La juge Norma Lucía Piña Hernández est devenue lundi la première femme présidente de la Cour suprême de justice de la nation en plus de 200 ans d’histoire.
Mme Piña a obtenu six voix pour et cinq contre au troisième tour de scrutin et l’emporte donc sur son rival, Alfredo Gutiérrez Ortiz Mena, pour présider le tribunal entre 2023 et 2026, rapporte le quotidien mexicain «La Jornada».
Le processus a été entaché par des accusations de plagiat de sa thèse de licence par l’une des candidates, Yasmín Esquivel Mossa.
La première femme à siéger à la SCJN a pris ses fonctions en 1961, María Cristina Salmorán de Tamayo. Depuis lors, 14 femmes ont siégé au sein de la plus haute instance judiciaire du Mexique.

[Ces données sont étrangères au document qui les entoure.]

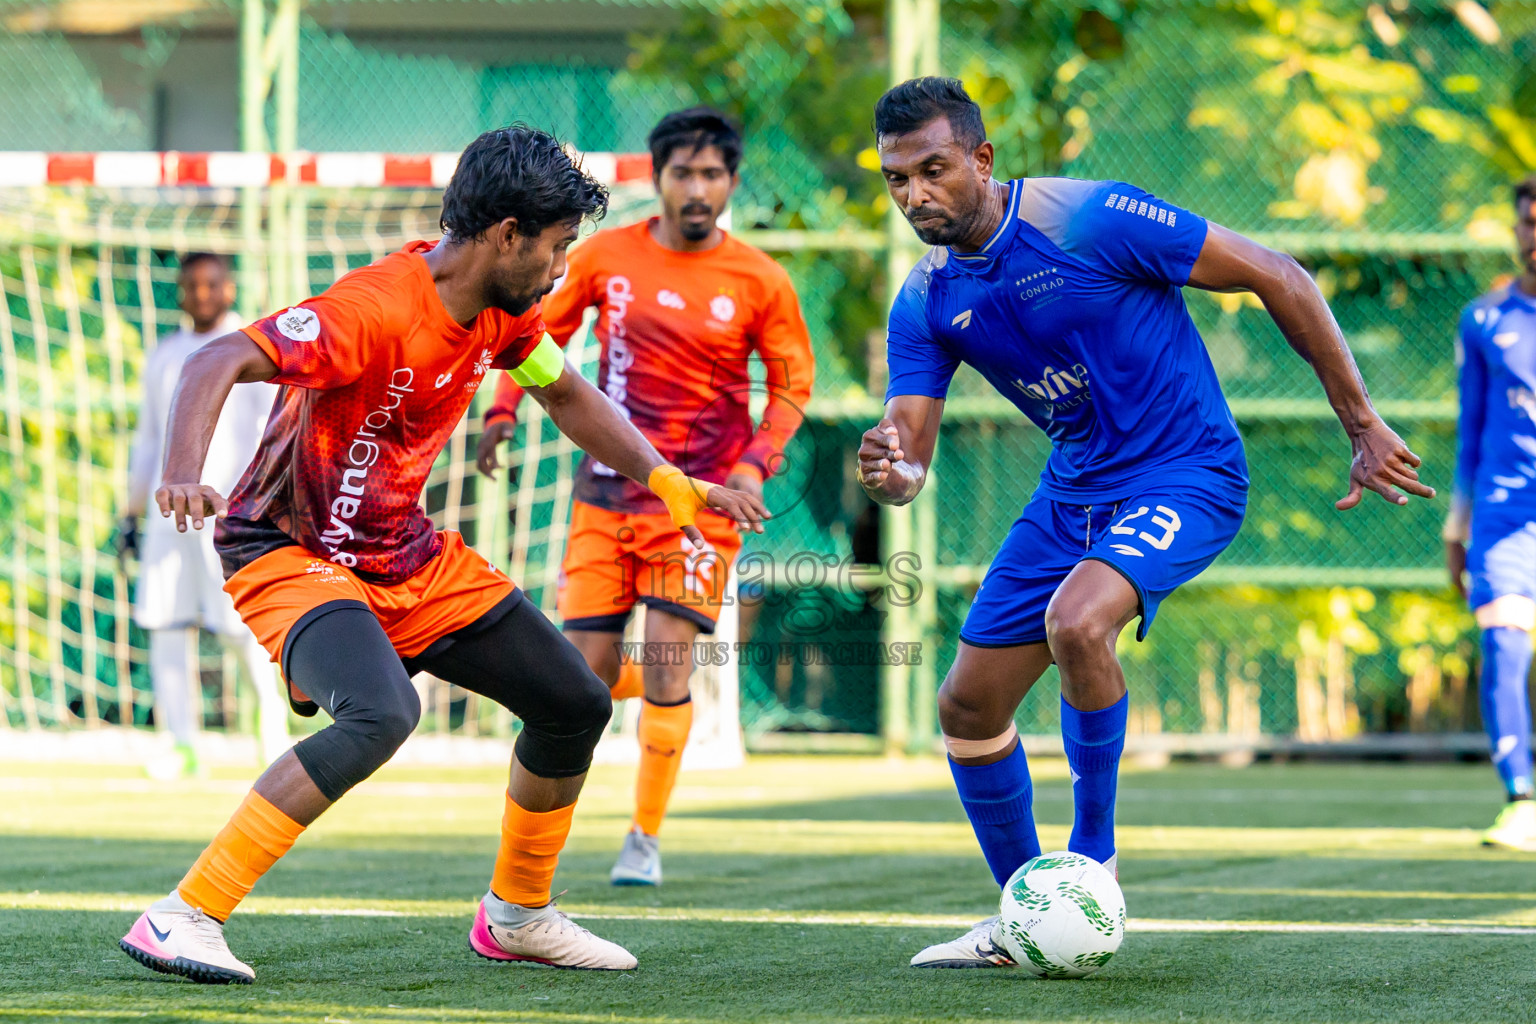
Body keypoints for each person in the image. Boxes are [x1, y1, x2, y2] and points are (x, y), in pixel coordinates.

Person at [117, 124, 769, 985]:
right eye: (555, 247)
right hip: (287, 550)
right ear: (507, 235)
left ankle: (518, 916)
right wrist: (181, 471)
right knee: (381, 715)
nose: (560, 269)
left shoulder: (504, 313)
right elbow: (217, 356)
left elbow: (565, 393)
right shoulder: (374, 307)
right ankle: (183, 914)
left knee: (574, 702)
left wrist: (666, 479)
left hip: (405, 556)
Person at [855, 78, 1433, 968]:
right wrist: (892, 471)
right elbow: (910, 457)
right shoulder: (926, 299)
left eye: (933, 169)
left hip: (1188, 472)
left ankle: (1094, 865)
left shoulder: (1087, 219)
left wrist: (1361, 425)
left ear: (982, 158)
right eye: (897, 179)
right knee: (966, 705)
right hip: (1072, 496)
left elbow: (1277, 273)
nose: (914, 195)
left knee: (1077, 620)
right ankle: (1026, 916)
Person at [477, 107, 814, 886]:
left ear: (731, 182)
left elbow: (793, 384)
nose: (697, 189)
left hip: (700, 505)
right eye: (682, 173)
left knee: (666, 665)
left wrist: (754, 466)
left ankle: (644, 839)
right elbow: (530, 333)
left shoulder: (760, 279)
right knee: (581, 680)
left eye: (711, 174)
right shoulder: (607, 256)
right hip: (607, 493)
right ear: (657, 178)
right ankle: (544, 843)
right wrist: (501, 410)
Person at [120, 253, 288, 778]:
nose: (201, 293)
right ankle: (181, 745)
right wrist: (130, 511)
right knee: (165, 621)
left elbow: (271, 433)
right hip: (168, 515)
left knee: (241, 625)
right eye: (192, 284)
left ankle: (271, 737)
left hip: (229, 514)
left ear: (229, 288)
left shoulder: (252, 349)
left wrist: (265, 504)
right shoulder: (165, 355)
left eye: (211, 284)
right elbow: (149, 439)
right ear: (180, 291)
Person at [1445, 173, 1536, 852]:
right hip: (1505, 514)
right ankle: (1520, 799)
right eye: (1530, 222)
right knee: (1503, 644)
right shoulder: (1483, 319)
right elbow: (1469, 431)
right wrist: (1458, 525)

La Cour compte actuellement quatre juges femmes et sept juges hommes.
Le Parti d’action nationale (PAN), parti d’opposition, et le Parti de la révolution démocratique (PRD) ont salué l’élection de Mme Piña et souligné que sa nomination garantissait l’indépendance de la plus haute juridiction.
Le président du PAN, Marko Cortés, a souligné que «ce n’est pas un secret que ces dernières années, la plus haute juridiction et le pouvoir judiciaire ont été harcelés en permanence par le président» Andrés Manuel López Obrador. «Nous espérons que la nouvelle présidence de la Cour ne cédera pas aux pressions, qui ne seront sans doute pas peu nombreuses», a-t-il déclaré.
M. Cortés a appelé à la création d’un «contrepoids à l’exécutif» qui «agisse en temps utile pour éviter tout type de violation des droits et des garanties» face à «l’autoritarisme».
Le porte-parole parlementaire du PRD, Luis Espinosa, a déclaré que la «pression du gouvernement» n’a pas fonctionné lors de l’élection de lundi. «L’autonomie des institutions doit être défendue face aux prétentions autoritaires», a-t-il ajouté.